According to InformNapalm, the operation lasted several years and resulted in the acquisition of internal documents from organizations supporting the Russian military.
The hackers reportedly gained access to private correspondence and official materials belonging to the deputy general director of JSC Satellite System Gonets and his subordinates.
During 2023–2025, the obtained information was systematically passed to the Ukrainian Defense Forces. In Russia, the Gonets system is presented as a domestic analog of Starlink, with plans to eventually integrate its terminals into unmanned aerial vehicles.
However, in terms of technical specifications and capabilities, Gonets significantly lags behind the American system. The project represents a long-term effort to build a low-Earth-orbit communications network, but the quality of its services remains far below Starlink’s.
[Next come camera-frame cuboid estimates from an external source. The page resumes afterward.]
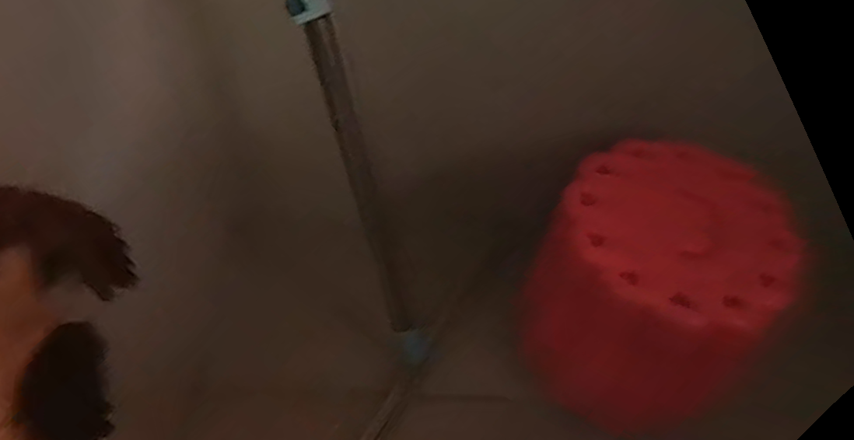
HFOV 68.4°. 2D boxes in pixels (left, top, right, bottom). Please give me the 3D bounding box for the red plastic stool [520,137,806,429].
[{"bbox_3d":[0.253,0.098,0.774,0.232,0.351,0.200,24,54,14],"label":"red plastic stool"}]

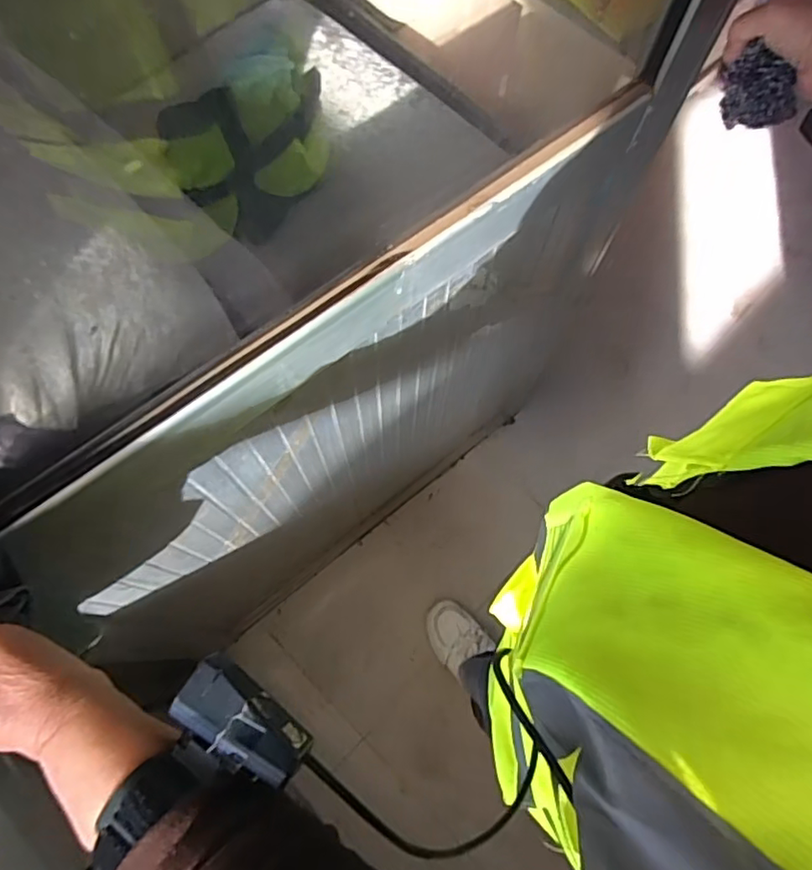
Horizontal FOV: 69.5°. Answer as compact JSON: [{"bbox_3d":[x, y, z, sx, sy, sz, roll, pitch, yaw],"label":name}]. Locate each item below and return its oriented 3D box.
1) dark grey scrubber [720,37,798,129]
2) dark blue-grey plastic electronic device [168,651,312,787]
[{"bbox_3d":[0.293,-0.284,0.483,0.063,0.058,0.025,19,72,6],"label":"dark grey scrubber"},{"bbox_3d":[-0.082,0.142,0.289,0.067,0.018,0.033,39,75,12],"label":"dark blue-grey plastic electronic device"}]

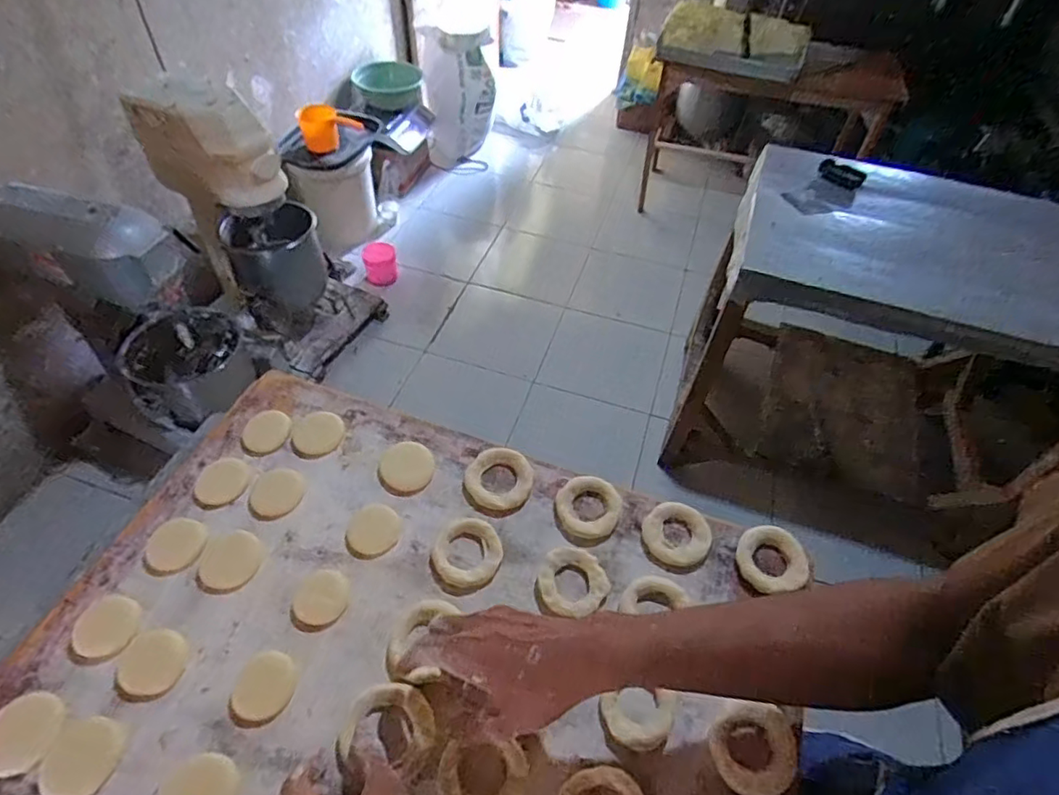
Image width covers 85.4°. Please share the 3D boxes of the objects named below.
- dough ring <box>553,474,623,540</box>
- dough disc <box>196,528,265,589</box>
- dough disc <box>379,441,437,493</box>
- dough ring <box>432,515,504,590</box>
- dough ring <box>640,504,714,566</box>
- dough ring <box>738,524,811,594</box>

According to the leak, access was partly obtained through individuals within the company itself, including Deputy General Director Alexey Labzin. Vladimir Kataev, the chief specialist for cryptographic protection, handled information security.
The system’s ground infrastructure includes regional stations in Moscow, Zheleznogorsk, Yuzhno-Sakhalinsk, Murmansk, Rostov-on-Don, Norilsk, and Anadyr. Notably, a facility near the Orbita station in Anadyr is listed in documents using geographic coordinates instead of a standard address.
The leak also indicates that at the address 53/2 Baumanskaya Street, formally listed as the legal address, the system’s key IT infrastructure is actually concentrated. This is where the central software for control and access management is deployed, serving as the single hub for managing the entire network.
Among the obtained materials are data from the internal network and documentation related to the 1C platform, which is used to generate reports on the execution of state contracts within defense procurement for the Russian Ministry of Defense.
The documents also highlight the impact of international sanctions, particularly the use of outdated software.
Overall, the operation points not only to the compromise of a single enterprise but also to systemic cybersecurity weaknesses in Russia’s critical infrastructure.
The data suggests that even structures integrated into the military-industrial and space sectors remain vulnerable due to centralized architecture, outdated technologies, and human factors.
Previously, Ukrainian hackers had obtained information on the architecture of software tools used to develop and test systems for Russia’s strategic nuclear forces.